# STATED TASK
Copy each of the following entries exactly, with no changes to any line.

# SOURCE RECORDS
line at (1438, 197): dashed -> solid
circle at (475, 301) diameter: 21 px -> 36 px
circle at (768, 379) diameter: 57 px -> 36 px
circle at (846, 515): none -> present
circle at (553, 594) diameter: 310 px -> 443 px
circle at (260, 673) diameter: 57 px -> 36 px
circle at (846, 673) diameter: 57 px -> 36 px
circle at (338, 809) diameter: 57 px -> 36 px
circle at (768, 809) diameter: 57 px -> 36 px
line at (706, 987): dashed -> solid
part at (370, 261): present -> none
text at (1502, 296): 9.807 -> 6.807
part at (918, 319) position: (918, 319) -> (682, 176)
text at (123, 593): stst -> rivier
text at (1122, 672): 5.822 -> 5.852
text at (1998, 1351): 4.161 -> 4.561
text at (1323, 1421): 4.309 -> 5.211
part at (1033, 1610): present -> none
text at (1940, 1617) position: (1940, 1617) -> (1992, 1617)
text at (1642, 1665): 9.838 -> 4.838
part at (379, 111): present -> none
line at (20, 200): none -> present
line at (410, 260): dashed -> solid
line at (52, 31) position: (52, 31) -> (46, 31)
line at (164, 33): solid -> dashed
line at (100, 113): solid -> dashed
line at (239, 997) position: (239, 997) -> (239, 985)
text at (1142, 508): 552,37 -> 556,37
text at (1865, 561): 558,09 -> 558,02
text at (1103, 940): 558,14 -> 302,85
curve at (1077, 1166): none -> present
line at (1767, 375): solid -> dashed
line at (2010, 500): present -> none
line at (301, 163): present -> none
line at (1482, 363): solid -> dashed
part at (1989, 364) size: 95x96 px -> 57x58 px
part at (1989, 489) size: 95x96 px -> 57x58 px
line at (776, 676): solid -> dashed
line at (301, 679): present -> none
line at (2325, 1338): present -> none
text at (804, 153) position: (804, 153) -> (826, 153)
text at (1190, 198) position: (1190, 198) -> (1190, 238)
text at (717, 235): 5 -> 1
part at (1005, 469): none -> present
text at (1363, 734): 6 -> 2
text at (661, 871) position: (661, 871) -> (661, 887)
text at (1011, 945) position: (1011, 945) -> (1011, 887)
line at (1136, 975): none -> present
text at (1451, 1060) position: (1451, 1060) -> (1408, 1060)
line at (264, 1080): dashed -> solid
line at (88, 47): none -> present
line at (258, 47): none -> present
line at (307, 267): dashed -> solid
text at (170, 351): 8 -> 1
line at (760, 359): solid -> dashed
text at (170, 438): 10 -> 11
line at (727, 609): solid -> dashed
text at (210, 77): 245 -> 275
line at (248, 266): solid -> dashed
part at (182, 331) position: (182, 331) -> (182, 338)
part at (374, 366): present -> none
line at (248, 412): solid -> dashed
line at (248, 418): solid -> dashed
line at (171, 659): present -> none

# IN RESPONSE
line at (1438, 197): dashed -> solid
circle at (475, 301) diameter: 21 px -> 36 px
circle at (768, 379) diameter: 57 px -> 36 px
circle at (846, 515): none -> present
circle at (553, 594) diameter: 310 px -> 443 px
circle at (260, 673) diameter: 57 px -> 36 px
circle at (846, 673) diameter: 57 px -> 36 px
circle at (338, 809) diameter: 57 px -> 36 px
circle at (768, 809) diameter: 57 px -> 36 px
line at (706, 987): dashed -> solid
part at (370, 261): present -> none
text at (1502, 296): 9.807 -> 6.807
part at (918, 319) position: (918, 319) -> (682, 176)
text at (123, 593): stst -> rivier
text at (1122, 672): 5.822 -> 5.852
text at (1998, 1351): 4.161 -> 4.561
text at (1323, 1421): 4.309 -> 5.211
part at (1033, 1610): present -> none
text at (1940, 1617) position: (1940, 1617) -> (1992, 1617)
text at (1642, 1665): 9.838 -> 4.838
part at (379, 111): present -> none
line at (20, 200): none -> present
line at (410, 260): dashed -> solid
line at (52, 31) position: (52, 31) -> (46, 31)
line at (164, 33): solid -> dashed
line at (100, 113): solid -> dashed
line at (239, 997) position: (239, 997) -> (239, 985)
text at (1142, 508): 552,37 -> 556,37
text at (1865, 561): 558,09 -> 558,02
text at (1103, 940): 558,14 -> 302,85
curve at (1077, 1166): none -> present
line at (1767, 375): solid -> dashed
line at (2010, 500): present -> none
line at (301, 163): present -> none
line at (1482, 363): solid -> dashed
part at (1989, 364) size: 95x96 px -> 57x58 px
part at (1989, 489) size: 95x96 px -> 57x58 px
line at (776, 676): solid -> dashed
line at (301, 679): present -> none
line at (2325, 1338): present -> none
text at (804, 153) position: (804, 153) -> (826, 153)
text at (1190, 198) position: (1190, 198) -> (1190, 238)
text at (717, 235): 5 -> 1
part at (1005, 469): none -> present
text at (1363, 734): 6 -> 2
text at (661, 871) position: (661, 871) -> (661, 887)
text at (1011, 945) position: (1011, 945) -> (1011, 887)
line at (1136, 975): none -> present
text at (1451, 1060) position: (1451, 1060) -> (1408, 1060)
line at (264, 1080): dashed -> solid
line at (88, 47): none -> present
line at (258, 47): none -> present
line at (307, 267): dashed -> solid
text at (170, 351): 8 -> 1
line at (760, 359): solid -> dashed
text at (170, 438): 10 -> 11
line at (727, 609): solid -> dashed
text at (210, 77): 245 -> 275
line at (248, 266): solid -> dashed
part at (182, 331) position: (182, 331) -> (182, 338)
part at (374, 366): present -> none
line at (248, 412): solid -> dashed
line at (248, 418): solid -> dashed
line at (171, 659): present -> none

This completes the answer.